Le Comptoir scinde ses activités financières et industrielles en ouvrant en 1977 la Banque commerciale et industrielle du Marais (BICM[12]). Cet établissement (110 personnes, 120 millions de francs de fonds propres, près de 2 milliards de francs de bilan) est une banque d’affaires, spécialisée dans l’ingénierie financière et la gestion de patrimoine. Elle sera ensuite revendue à la Banque Vernes.
1976 : Achat de Shteinshleifer (USA).
1977 : Installation d’une usine à Weesp (Pays-Bas).
1982 : Installation d’une unité de concentration des déchets à Hemel Hempstead (GB). Création d’une filiale de la SEMPSA à Panama. La COTRAMSA. Réactivation de la filiale italienne LAI, par la création d’un bureau de vente de produits industriels à Milan.
1983 : Création d’une filiale en Suède, en Allemagne, d’un dépôt à Nice.
1984 : Création d’une unité pilote d’affinage à Noisy. Fermeture de Shteinshleifer.
La financiarisation de l’activité industrielle marque particulièrement la décennie des années 80. Sous les menaces conjointes d’une nationalisation de l’entreprise et de la prise de participation croissante de holdings dans son capital, le CLAL passe sous le contrôle de l’ALSPI (Alsacienne de Participations Industrielles), elle-même détenue par la holding Lille-Bonnières & Colombes.

#### Extraits de données:

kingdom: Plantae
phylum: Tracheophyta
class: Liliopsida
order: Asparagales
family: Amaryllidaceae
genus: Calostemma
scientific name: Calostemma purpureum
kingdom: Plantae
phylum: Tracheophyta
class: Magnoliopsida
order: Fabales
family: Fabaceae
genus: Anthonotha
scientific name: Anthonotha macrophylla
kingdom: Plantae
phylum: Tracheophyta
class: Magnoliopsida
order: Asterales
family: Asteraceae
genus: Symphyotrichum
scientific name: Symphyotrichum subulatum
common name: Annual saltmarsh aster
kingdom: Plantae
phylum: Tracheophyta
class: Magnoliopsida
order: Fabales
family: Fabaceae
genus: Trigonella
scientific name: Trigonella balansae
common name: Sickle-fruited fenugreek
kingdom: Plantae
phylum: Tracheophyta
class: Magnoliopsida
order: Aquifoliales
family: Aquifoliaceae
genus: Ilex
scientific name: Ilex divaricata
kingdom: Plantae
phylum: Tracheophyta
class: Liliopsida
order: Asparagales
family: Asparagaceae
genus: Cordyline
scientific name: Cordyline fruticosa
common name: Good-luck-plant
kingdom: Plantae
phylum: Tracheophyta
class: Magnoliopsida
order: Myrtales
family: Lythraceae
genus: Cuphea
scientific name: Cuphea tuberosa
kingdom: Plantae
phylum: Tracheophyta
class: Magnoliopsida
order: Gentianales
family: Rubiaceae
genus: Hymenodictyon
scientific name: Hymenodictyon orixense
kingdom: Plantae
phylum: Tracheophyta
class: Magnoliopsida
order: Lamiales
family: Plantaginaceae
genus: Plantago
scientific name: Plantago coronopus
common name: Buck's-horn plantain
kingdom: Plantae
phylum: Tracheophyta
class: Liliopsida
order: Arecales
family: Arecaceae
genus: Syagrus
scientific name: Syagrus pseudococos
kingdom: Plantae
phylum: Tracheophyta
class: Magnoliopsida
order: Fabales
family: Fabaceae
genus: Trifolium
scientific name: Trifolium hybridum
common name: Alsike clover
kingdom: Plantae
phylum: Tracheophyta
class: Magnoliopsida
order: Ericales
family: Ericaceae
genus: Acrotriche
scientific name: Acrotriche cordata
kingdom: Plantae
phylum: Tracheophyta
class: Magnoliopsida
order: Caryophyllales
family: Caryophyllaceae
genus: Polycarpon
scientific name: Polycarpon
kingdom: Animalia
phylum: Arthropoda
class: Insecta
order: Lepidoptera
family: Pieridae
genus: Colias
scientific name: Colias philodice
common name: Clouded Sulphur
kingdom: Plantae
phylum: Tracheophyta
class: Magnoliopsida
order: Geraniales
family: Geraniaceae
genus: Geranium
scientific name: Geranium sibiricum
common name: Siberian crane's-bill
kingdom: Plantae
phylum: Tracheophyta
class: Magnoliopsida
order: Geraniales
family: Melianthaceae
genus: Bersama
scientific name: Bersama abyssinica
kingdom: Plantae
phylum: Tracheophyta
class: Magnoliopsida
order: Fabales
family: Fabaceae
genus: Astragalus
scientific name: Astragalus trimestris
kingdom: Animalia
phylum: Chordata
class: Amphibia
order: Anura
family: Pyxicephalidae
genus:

#### Problèmes à résoudre:
A) Recopiez intégralement et à l'identique le passage sur l'histoire du Comptoir, s'il vous plaît.
B) Extrayez à l'identique les lignes des enregistrements, depuis la toute première jusqu'à la ligne contenant "scientific name: Trigonella balansae", cette dernière comprise, et rien d'autre.

#### Les résultats:
A)
Le Comptoir scinde ses activités financières et industrielles en ouvrant en 1977 la Banque commerciale et industrielle du Marais (BICM[12]). Cet établissement (110 personnes, 120 millions de francs de fonds propres, près de 2 milliards de francs de bilan) est une banque d’affaires, spécialisée dans l’ingénierie financière et la gestion de patrimoine. Elle sera ensuite revendue à la Banque Vernes.
1976 : Achat de Shteinshleifer (USA).
1977 : Installation d’une usine à Weesp (Pays-Bas).
1982 : Installation d’une unité de concentration des déchets à Hemel Hempstead (GB). Création d’une filiale de la SEMPSA à Panama. La COTRAMSA. Réactivation de la filiale italienne LAI, par la création d’un bureau de vente de produits industriels à Milan.
1983 : Création d’une filiale en Suède, en Allemagne, d’un dépôt à Nice.
1984 : Création d’une unité pilote d’affinage à Noisy. Fermeture de Shteinshleifer.
La financiarisation de l’activité industrielle marque particulièrement la décennie des années 80. Sous les menaces conjointes d’une nationalisation de l’entreprise et de la prise de participation croissante de holdings dans son capital, le CLAL passe sous le contrôle de l’ALSPI (Alsacienne de Participations Industrielles), elle-même détenue par la holding Lille-Bonnières & Colombes.

B)
kingdom: Plantae
phylum: Tracheophyta
class: Liliopsida
order: Asparagales
family: Amaryllidaceae
genus: Calostemma
scientific name: Calostemma purpureum
kingdom: Plantae
phylum: Tracheophyta
class: Magnoliopsida
order: Fabales
family: Fabaceae
genus: Anthonotha
scientific name: Anthonotha macrophylla
kingdom: Plantae
phylum: Tracheophyta
class: Magnoliopsida
order: Asterales
family: Asteraceae
genus: Symphyotrichum
scientific name: Symphyotrichum subulatum
common name: Annual saltmarsh aster
kingdom: Plantae
phylum: Tracheophyta
class: Magnoliopsida
order: Fabales
family: Fabaceae
genus: Trigonella
scientific name: Trigonella balansae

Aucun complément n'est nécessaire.